[Reading text]
>>

- Born: Mirjana Škorić 8 July 1970 (age 56) Belgrade, SFR Yugoslavia
- Genres: Pop-folk
- Occupations: Singer; TV personality;
- Instrument: Voice
- Years active: 1988–present
- Labels: Diskos; PGP-RTS; Grand Production; City Records;

= Mira Škorić =

Mirjana Škorić (Мирјана Шкорић; born 8 July 1970), better known as Mira Škorić, is a Serbian singer. She made her recording debut with the album Niko kao mi in 1988. Škorić has worked with singers such as Ceca, Lepa Brena, Vesna Zmijanac, Aca Lukas, Željko Bebek and Ana Bekuta. She has received various music accolades, including the Life Achievement Award from the Union of Serbia's Music Artists (SEMUS) in 2019.

<<

[Data block]
>>

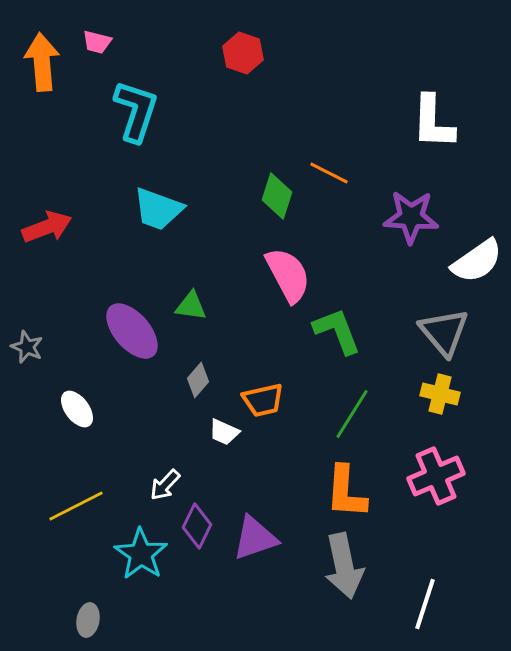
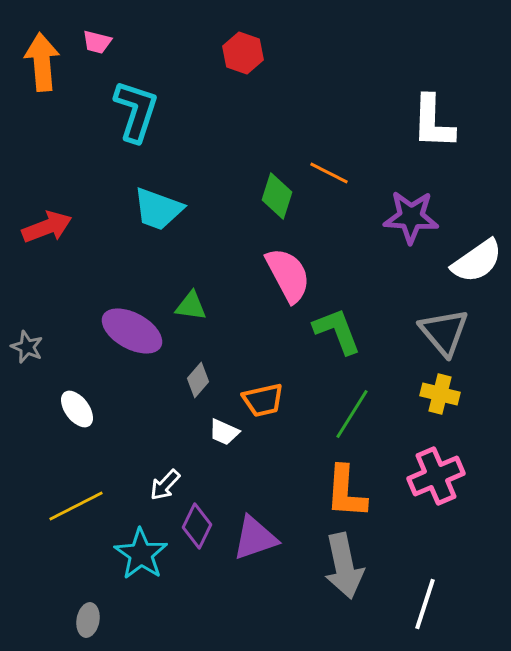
purple ellipse: rotated 20 degrees counterclockwise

<<

[Jobs]
(a) Answer these questions from the Mira Škorić text, one per line:
(i) What was the name of her debut album, and in what year did it come out?
(ii) Which group gave her the Life Achievement Award in 2019?
(iii) In what city was she born?
(b) Write the next few sentences of the Mira Škorić text, starting right after its last sentence.
The lines have nothing to do with the text about Mira Škorić.

[Answers to the tasks]
(a)
(i) Niko kao mi, in 1988
(ii) The Union of Serbia's Music Artists (SEMUS)
(iii) Belgrade

(b)
In October 2019, Škorić marked over three decades of her career with a solo concert in the Sava Centar, Belgrade.

In addition to her career in music, she has appeared on the television shows Veliki Brat VIP All Stars (2009), Parovi (2015) and Tvoje lice zvuči poznato (2017).

Škorić has a daughter, named Milica, whom she raised as a single parent.

== Discography ==
- Studio albums
- Niko kao mi (1988)
- Mi možemo sve (1989)
- Oči moje ponosite (1991)
- Imam želju (1992)
- Ti si ko i ja (1993)
- Rodiću ti sina (1995)
- U službi ljubavi (1996)
- Kosa crna (1997)
- Srcekradica (1998)
- 10 (2000)
- Kafano! (2001)
- Još uvek te volim (2003)
- Najbolji prijatelji (2005)
- Za moj rođendan (2013)

== Music festivals ==
- Grand Festival 2006; 3rd place with "Ista nam je tuga"
- Beovizija 2007; 11th place with "Voli je"
- Grand Festival 2008; with "Tako si pao"
- Pink Music Festival 2011; 6th place with "Srce sa kvarom"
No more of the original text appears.